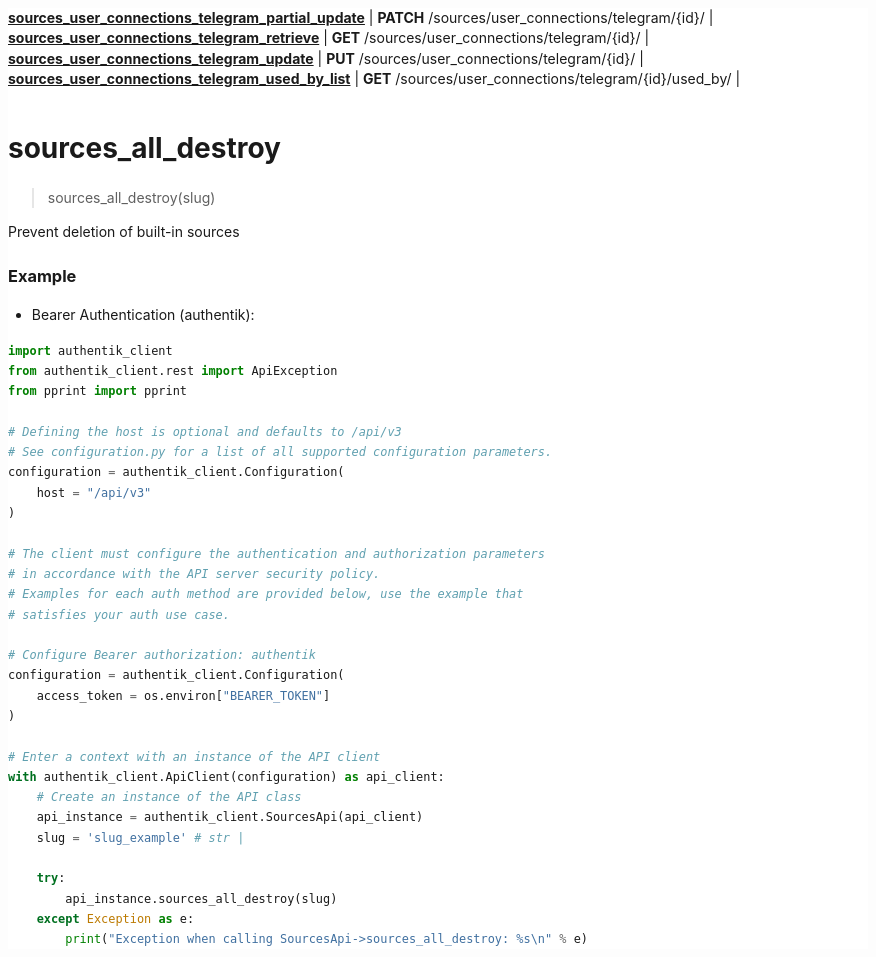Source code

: [**sources_user_connections_telegram_partial_update**](SourcesApi.md#sources_user_connections_telegram_partial_update) | **PATCH** /sources/user_connections/telegram/{id}/ | 
[**sources_user_connections_telegram_retrieve**](SourcesApi.md#sources_user_connections_telegram_retrieve) | **GET** /sources/user_connections/telegram/{id}/ | 
[**sources_user_connections_telegram_update**](SourcesApi.md#sources_user_connections_telegram_update) | **PUT** /sources/user_connections/telegram/{id}/ | 
[**sources_user_connections_telegram_used_by_list**](SourcesApi.md#sources_user_connections_telegram_used_by_list) | **GET** /sources/user_connections/telegram/{id}/used_by/ | 


# **sources_all_destroy**
> sources_all_destroy(slug)

Prevent deletion of built-in sources

### Example

* Bearer Authentication (authentik):

```python
import authentik_client
from authentik_client.rest import ApiException
from pprint import pprint

# Defining the host is optional and defaults to /api/v3
# See configuration.py for a list of all supported configuration parameters.
configuration = authentik_client.Configuration(
    host = "/api/v3"
)

# The client must configure the authentication and authorization parameters
# in accordance with the API server security policy.
# Examples for each auth method are provided below, use the example that
# satisfies your auth use case.

# Configure Bearer authorization: authentik
configuration = authentik_client.Configuration(
    access_token = os.environ["BEARER_TOKEN"]
)

# Enter a context with an instance of the API client
with authentik_client.ApiClient(configuration) as api_client:
    # Create an instance of the API class
    api_instance = authentik_client.SourcesApi(api_client)
    slug = 'slug_example' # str | 

    try:
        api_instance.sources_all_destroy(slug)
    except Exception as e:
        print("Exception when calling SourcesApi->sources_all_destroy: %s\n" % e)
```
==*==
» Task item
Reproduce the complete set of records verbatim and omit the pictures.

» Exercise solution
Source code

: [**sources_user_connections_telegram_partial_update**](SourcesApi.md#sources_user_connections_telegram_partial_update) | **PATCH** /sources/user_connections/telegram/{id}/ | 
[**sources_user_connections_telegram_retrieve**](SourcesApi.md#sources_user_connections_telegram_retrieve) | **GET** /sources/user_connections/telegram/{id}/ | 
[**sources_user_connections_telegram_update**](SourcesApi.md#sources_user_connections_telegram_update) | **PUT** /sources/user_connections/telegram/{id}/ | 
[**sources_user_connections_telegram_used_by_list**](SourcesApi.md#sources_user_connections_telegram_used_by_list) | **GET** /sources/user_connections/telegram/{id}/used_by/ | 


# **sources_all_destroy**
> sources_all_destroy(slug)

Prevent deletion of built-in sources

### Example

* Bearer Authentication (authentik):

```python
import authentik_client
from authentik_client.rest import ApiException
from pprint import pprint

# Defining the host is optional and defaults to /api/v3
# See configuration.py for a list of all supported configuration parameters.
configuration = authentik_client.Configuration(
    host = "/api/v3"
)

# The client must configure the authentication and authorization parameters
# in accordance with the API server security policy.
# Examples for each auth method are provided below, use the example that
# satisfies your auth use case.

# Configure Bearer authorization: authentik
configuration = authentik_client.Configuration(
    access_token = os.environ["BEARER_TOKEN"]
)

# Enter a context with an instance of the API client
with authentik_client.ApiClient(configuration) as api_client:
    # Create an instance of the API class
    api_instance = authentik_client.SourcesApi(api_client)
    slug = 'slug_example' # str | 

    try:
        api_instance.sources_all_destroy(slug)
    except Exception as e:
        print("Exception when calling SourcesApi->sources_all_destroy: %s\n" % e)
```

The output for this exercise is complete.